Con este espacio quisiera continuar tras las huellas de esos jóvenes que he tenido la fortuna de educar. Estudiantes venezolanos que, así como por el golpe de la desdicha de una patria, sintieron en carne viva eso que Juan Liscano llamó “el horror por la historia”. Y entonces de las clases sobre el barroco y aquello de la expresión americana en función del sentimiento moderno llamado horror vacui, pasamos todos a estar en ese abismo de la historia cuando los andamiajes de una sociedad se han vencido y el techo cae todos los días como una lluvia de piedras hiriendo la cabeza. Ya no era el relato libresco de una época en el pasado de Latinoamérica. Mis estudiantes un día dejaron de tener a la mano los libros, las carpetas con materiales para fotocopiar a la brevedad, útiles para jugar, vehículos de transporte, perdieron los equipos en el camino hacia la universidad, no pudieron comprar más chucherías, ni el cafecito de entre clase y clase, tampoco les fue posible reponer la laptop y menos aún imprimir los pdf. Comenzaron a desfallecer en las clases y yo a notar en medio de estas que era falta de comida. Dejé entonces de reclamarles que no vieran tanto el celular con sus pantallas quebradas pues descubrí que allí muchas veces guardaban las lecturas que había asignado y hacían lo humanamente posible por seguir. Así, un día todos en vez de recitar el célebre soneto de Quevedo, nos recostamos con auténtico dolor en “los muros de la patria nuestra, si a un tiempo fuertes ya desmoronados”. Allí, además, estando en la Ciudad Universitaria de Caracas, sólida expresión arquitectónica del poder económico del Estado venezolano.
Y claro, mis estudiantes comenzaron a huir de Venezuela como si hubiera que salir desmadrados, como si estuviera alcanzándolos la peste, y comencé a escuchar historias inéditas de diáspora perentoria que implicaban la urgencia de graduarse; o a recibir emails con la noticia de “tuve que salir del país”, dejando el semestre en ascuas. Comencé a graduar jóvenes migrantes, y a entender lo que estudiábamos en clases en relación con sus dramas, que pronto también sería el mío pues me fui del país con ellos. Así, de uno de mis últimos seminarios que ofrecí junto a la plataforma de arte digital Backroom Caracas y que titulamos “Micropolíticas de creación, archivo y ciudades del porvenir”, de mi inquietud por el arte de archivo y los imaginarios urbanos, fui pidiéndole a estos migrantes inminentes que orientáramos la reflexión hacia esas valijas digitales que nos llevaríamos a cuestas. Mi objetivo: inducir a la creación de archivos singularizados que den cuenta de aquello que el migrante enchufaría en el nuevo escenario de vida, haciendo hincapié en la imagen de Caracas, en los trozos de ruinas vívidas desde las que íbamos a producir artísticamente. ¿De qué formas se manifestaría nuestra ciudad universitaria –de luz exuberante y calles destruidas, de sensualismo vegetal, arquitectura tropical y eventos criminales– en las necesidades expresivas de estos jóvenes desplazándose hacia nuevas temperaturas, lenguas, psicologías sociales, espacios propios desconocidos y proyectos por venir?
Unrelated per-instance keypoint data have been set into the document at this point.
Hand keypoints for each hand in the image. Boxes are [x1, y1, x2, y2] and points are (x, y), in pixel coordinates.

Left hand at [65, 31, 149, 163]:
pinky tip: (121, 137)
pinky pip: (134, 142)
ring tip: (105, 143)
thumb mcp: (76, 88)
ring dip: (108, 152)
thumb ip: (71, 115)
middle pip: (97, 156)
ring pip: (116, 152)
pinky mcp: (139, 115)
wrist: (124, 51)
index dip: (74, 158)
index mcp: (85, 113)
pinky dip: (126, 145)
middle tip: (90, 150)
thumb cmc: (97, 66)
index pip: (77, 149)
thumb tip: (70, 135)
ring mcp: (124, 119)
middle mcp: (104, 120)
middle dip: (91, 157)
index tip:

En este espacio me propongo referir esos puntos de información que recojo de la deserción de estos tránsfugos que sigo atenta en las redes sociales donde muchos fantasean; y donde me encuentro a mí misma con nuevas y viejas lecturas, con exposiciones, arte, películas, con series y personajes que nos clonan, con ciudades promisorias o infames, con viajes sin descanso, con compatriotas que siguen en Venezuela bajo nuevos mapas cuyos territorios ahora conectan con estos archivos diaspóricos cargados de expresión. Porque el archivo no es solo un asunto del pasado sino también se inclina a iluminar el futuro como una caja de resonancias que nos conectan subjetivamente, muchas veces, para abrir el paso hacia nuestras ontologías digitales.
Tú lector, mi cómplice, mi semejante, búscame para saber de tu país o data portátil que estaré atenta a tus incursiones y materiales.